Cela transparaît dans votre roman…
Voilà…

La Kafrado est roman historique pas du tout manichéen et stéréotypé… L’héroïne est Italienne, débarquant dans une Algérie sous occupation française, en 1862, naïvement, sans idées préconçues…Ce n’est pas une colonne…
Non, il n’est pas manichéen. Colonne… elle l’est, malgré elle. D’ailleurs, quand elle se dispute avec son ami (algérien, Kader), il la traitera, de «colonne». Et cela, la choque. C’est comme une gifle magistrale. Elle le dit : «Il m’assène des gifles avec ces (ses) mots…» Donc, ce n’est pas blanc ou noir. Il existe beaucoup de faux-semblants. Il y a des gens qui paraissent bien, alors que non. Et rappeler à un colon ce qu’il est…dans son rôle de colons méchant…C’est comme dire que tous les migrants africains étaient de la «racaille». Alors que non. Tous ne le sont pas évidemment.

L’héroïne de Kafrado, l’Italienne Francesca, adopte une sœur Noire, Dorato. Un sacrilège, en 1862…
On a pas besoin de lien du sang. Ce sont deux âmes qui se lient. De tout temps les gens se sont unis autour de leurs affinités. Les liens du sang sont là pour des considérations bassement matérielles. Il me semble. Les questions d’héritage, etc. Sinon, on peut se reconnaître dans une personne très éloignée de notre personne, éducation, culture, vie…

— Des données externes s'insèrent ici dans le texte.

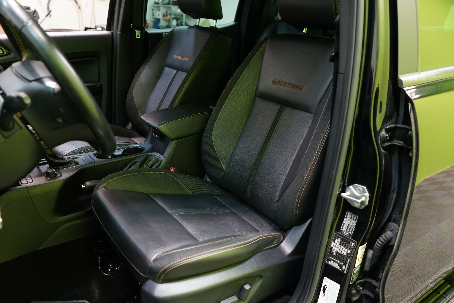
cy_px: 152
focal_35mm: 28
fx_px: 353
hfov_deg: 65.5
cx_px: 227
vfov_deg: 46.4
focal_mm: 28
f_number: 3.5
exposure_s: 1/30
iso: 1250
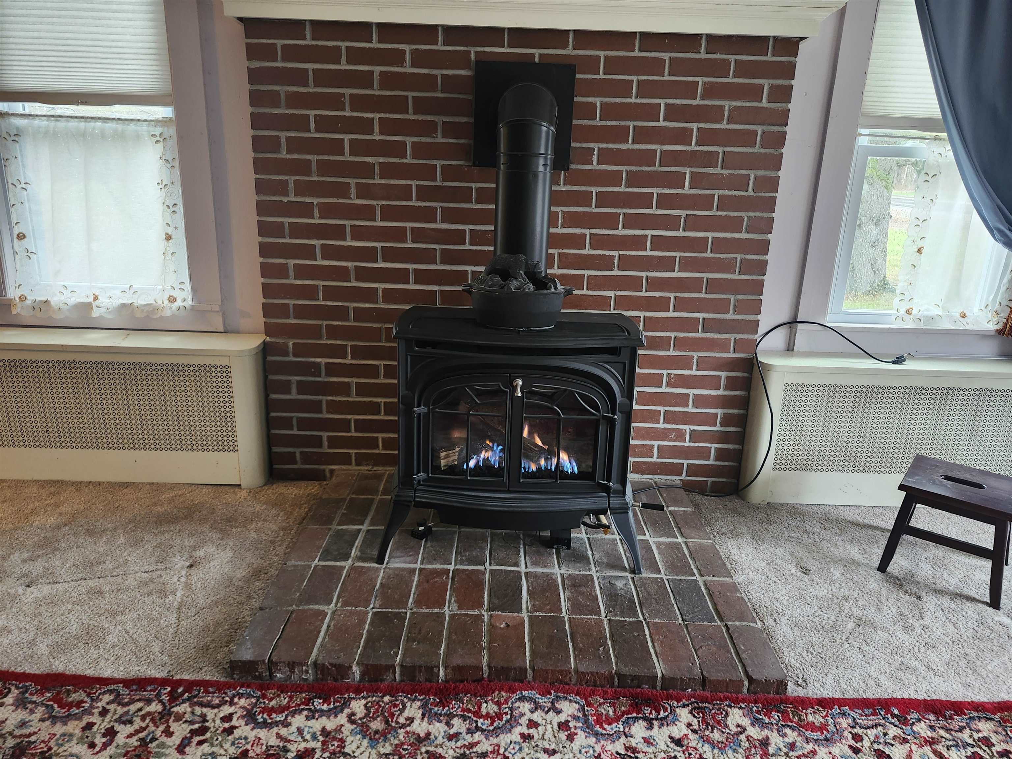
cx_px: 506
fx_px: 672
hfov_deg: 73.9
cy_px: 380
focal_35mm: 23
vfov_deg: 58.9
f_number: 1.8
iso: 500
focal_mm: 5.54
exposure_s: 1/24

Francesca débarque à Alger en terrain hostile, colonial, foncièrement masculin. Mais elle est adoptée, à son tour, par les Algériens. Elle ne ressemble pas aux autres, elle n’est pas Française. C’est une Italienne. Ce n’est pas une colonne…
En débarquant au port d’Alger, Francesca est considérée comme «bout de femme» par les hommes qu’elle traite de loups (car la reluquant). Les Algériens l’adoptent. Elle n’est pas comme les autres. Ils ont réussi à la juger. Parce que déjà, au départ, elle prend partie pour une fille, des leurs, une Algérienne qui était opprimée. Une jeune fille a été violentée, agressée, il faillait la défendre, point. Cette acte de bravoure de Francesca, les avaient surpris. Les Algériens étaient colonisés. Elle ne fait pas partie des oppresseurs. Elle est très naïve. Elle est jeune…

Une aventurière…
Oui, aventurière. Il fallait qu’elle sauve sa vie. Elle a pris une décision. Il fallait tirer un trait. Et réaliser les rêves des parents. Avec ces ceps de vignes. Une allusion aux pieds-noirs. Un clin d’œil. Les pieds de vigne.

Kader, le résistant algérien contre colonisateur, est considéré comme un ami, un frère pour Francesca. Mais à un moment, une ambiguïté s’immisce.

Peut- être…
Peut-être, oui (rire). Parce que cela c’est le désir du lecteur. Le lecteur est romantique. Il se dit : tiens, elle est bien, lui aussi. Ils vont bien ensemble. Cela pourrait marcher entre eux. Ils pourraient avoir une histoire qui ne serait pas qu’amicale.

Francesca fuit ses démons la poursuivant depuis l’Italie…
Elle fuit un passé, une idylle tumultueuse, Angelo qu’elle aime. Elle ne peut pas lutter. Et lui, non plus. Mais il l’aime mal. Il est épris d’elle à sa façon à lui. Il veut la garder. Mais si son désir d’elle dépasse sa violence, il doit faire des choix.

Il y a un référent portant sur l’Emir Abdelkader…
Oui, avec la vision européenne de Francesca. Ce côté historique et glorieux de l’Algérie. En ce temps, elle, c’était un prince qui a beaucoup fait pour les chrétiens.

Un auteur a toujours un livre dans la tête…
Oui, il y a la suite. Ce sera plus grand. Plus dense, on va dire. L’urgence du premier étant passée, là, je vais me lâcher. Je vais me faire beaucoup plus confiance.